Festival Que du feu 2024 encart

WAVES

Un film de Trey Edward Shults

Les vagues de l’absolu

La vie de deux jeunes couples, marquée par la quête de maturité et les coups de cœur amoureux, bascule soudain, un soir de tragédie. Rien ne sera plus jamais comme avant…

Waves film image

Il est bien trop facile, pour ne pas dire totalement faux, de voir dans "Waves" un énième petit phénomène à la "Moonlight", surtout au vu d’un buzz critique insensé – donc sujet à méfiance – au dernier festival de Sundance. Dès sa scène d’ouverture, où la caméra opère des mouvements tournoyants pour filmer le bonheur d’un jeune couple, on sent déjà la différence. Point de dramaturgie illustrative à la manière du drame oscarisé de Barry Jenkins, pas non plus un balayage des corps digne de celui qui irrigue le cinéma de Terrence Malick, mais une vraie ronde d’émotions et de sensations, branchée sur une énergie interne inouïe. Le quotidien qui acquiert soudain un relief peu commun, comme pour amorcer un récit où les événements à venir auront une saveur et une intensité plus forte que la moyenne – c’est un euphémisme. Et surtout une entrée en matière dévastatrice, qui donne le ton de deux heures pleines à craquer, sublimées par un travail formel de premier choix (le chef opérateur est celui de l’excellente série "Euphoria"). Le résultat révèle surtout le talent de dramaturge de Trey Edward Shults, dont le récent "It comes at night" avait démontré la maîtrise visuelle au détriment d’un vrai potentiel émotionnel. Celui-là même qui fait aujourd’hui de "Waves" la grosse claque vantée ici et là à juste titre.

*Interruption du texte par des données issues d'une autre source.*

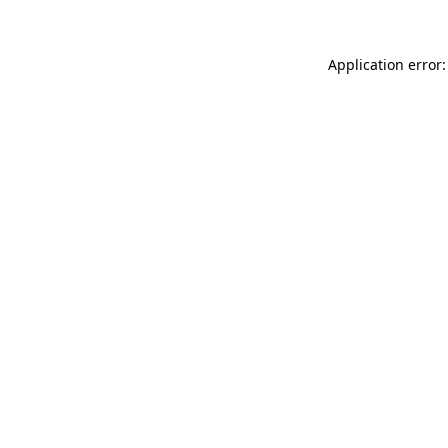
Application error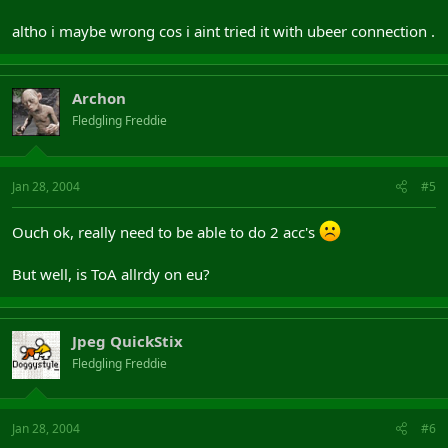
altho i maybe wrong cos i aint tried it with ubeer connection .
Archon
Fledgling Freddie
Jan 28, 2004
#5
Ouch ok, really need to be able to do 2 acc's
But well, is ToA allrdy on eu?
Jpeg QuickStix
Fledgling Freddie
Jan 28, 2004
#6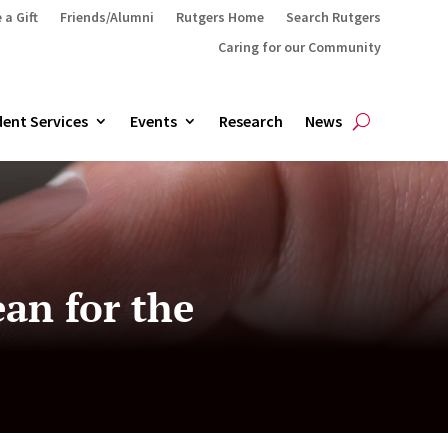
 a Gift
Friends/Alumni
Rutgers Home
Search Rutgers
Caring for our Community
ent Services
Events
Research
News
an for the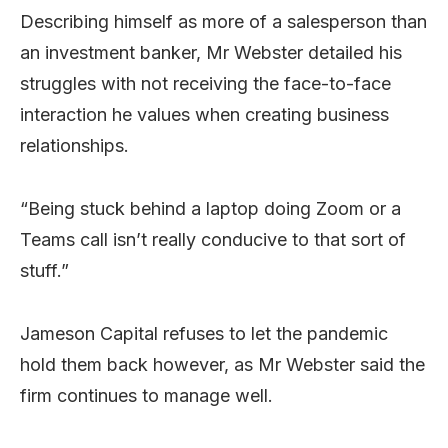
Describing himself as more of a salesperson than
an investment banker, Mr Webster detailed his
struggles with not receiving the face-to-face
interaction he values when creating business
relationships.
“Being stuck behind a laptop doing Zoom or a
Teams call isn’t really conducive to that sort of
stuff.”
Jameson Capital refuses to let the pandemic
hold them back however, as Mr Webster said the
firm continues to manage well.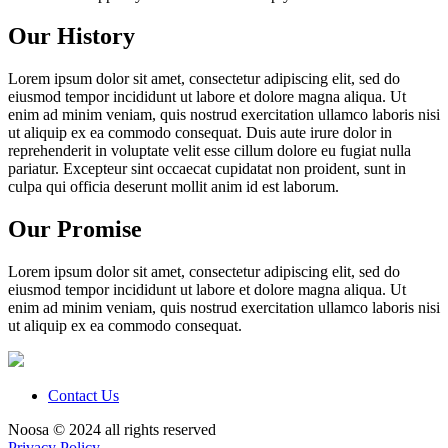
Our History
Lorem ipsum dolor sit amet, consectetur adipiscing elit, sed do
eiusmod tempor incididunt ut labore et dolore magna aliqua. Ut
enim ad minim veniam, quis nostrud exercitation ullamco laboris nisi
ut aliquip ex ea commodo consequat. Duis aute irure dolor in
reprehenderit in voluptate velit esse cillum dolore eu fugiat nulla
pariatur. Excepteur sint occaecat cupidatat non proident, sunt in
culpa qui officia deserunt mollit anim id est laborum.
Our Promise
Lorem ipsum dolor sit amet, consectetur adipiscing elit, sed do
eiusmod tempor incididunt ut labore et dolore magna aliqua. Ut
enim ad minim veniam, quis nostrud exercitation ullamco laboris nisi
ut aliquip ex ea commodo consequat.
Contact Us
Noosa © 2024 all rights reserved
Privacy Policy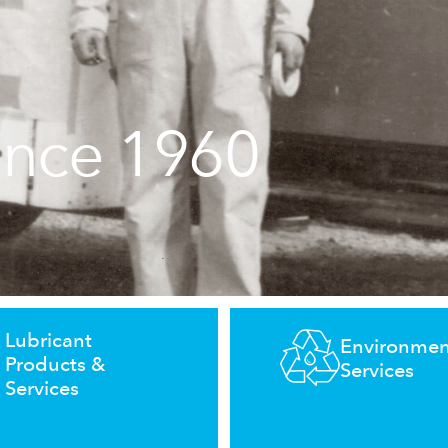
ince 1960
Lubricant
Environmen
Products &
Services
Services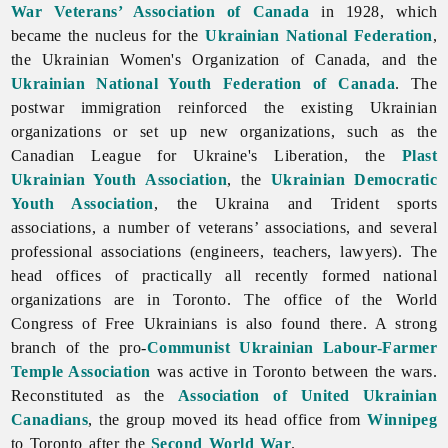
War Veterans’ Association of Canada
in 1928, which
became the nucleus for the
Ukrainian National Federation
,
the
Ukrainian
Women's
Organization
of
Canada, and the
Ukrainian National Youth Federation of Canada
. The
postwar immigration reinforced the existing Ukrainian
organizations or set up new organizations, such as the
Canadian
League
for
Ukraine's
Liberation, the
Plast
Ukrainian Youth Association
, the
Ukrainian Democratic
Youth Association
, the Ukraina and Trident sports
associations, a number of veterans’ associations, and several
professional associations (engineers, teachers, lawyers). The
head offices of practically all recently formed national
organizations are in Toronto. The office of the
World
Congress
of
Free
Ukrainians is also found there. A strong
branch of the pro-
Communist
Ukrainian Labour-Farmer
Temple Association
was active in
Toronto between the wars.
Reconstituted as the
Association of United Ukrainian
Canadians
, the group moved its head office from
Winnipeg
to
Toronto after the
Second World War
.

Le titre du film n’est pas juste une façon d’illustrer l’impressionnante force esthétique qui ne cesse de faire chavirer les phases successives de cette chronique familiale. Il désigne aussi cette narration qui doit tout de même se coltiner des sujets plus lourds tu meurs pour un film indépendant US (pardon, rédemption, culpabilité, incommunicabilité) et faire en sorte que l’enchaînement de drames qui puisse en découler paraisse le moins programmatique possible. La force du cinéaste est de fonctionner par aléas, tant visuels et musicaux que narratifs et thématiques. Facilement assimilable à un tempo guidé par de savantes variations, et structuré selon une logique bicéphale (deux histoires reliées en plein milieu par une scène-pivot), le montage de "Waves" emporte le spectateur dans un tourbillon où tout est vécu de façon plus viscérale qu’intellectuelle. Le spectre du pathos, la barque trop chargée, le too much tragique : tout ceci passe comme une lettre à la poste, noyé dans un écrin formel éblouissant et une valise de dialogues poignants qui touchent à l’universel. Un grand film, proche de l’état de grâce.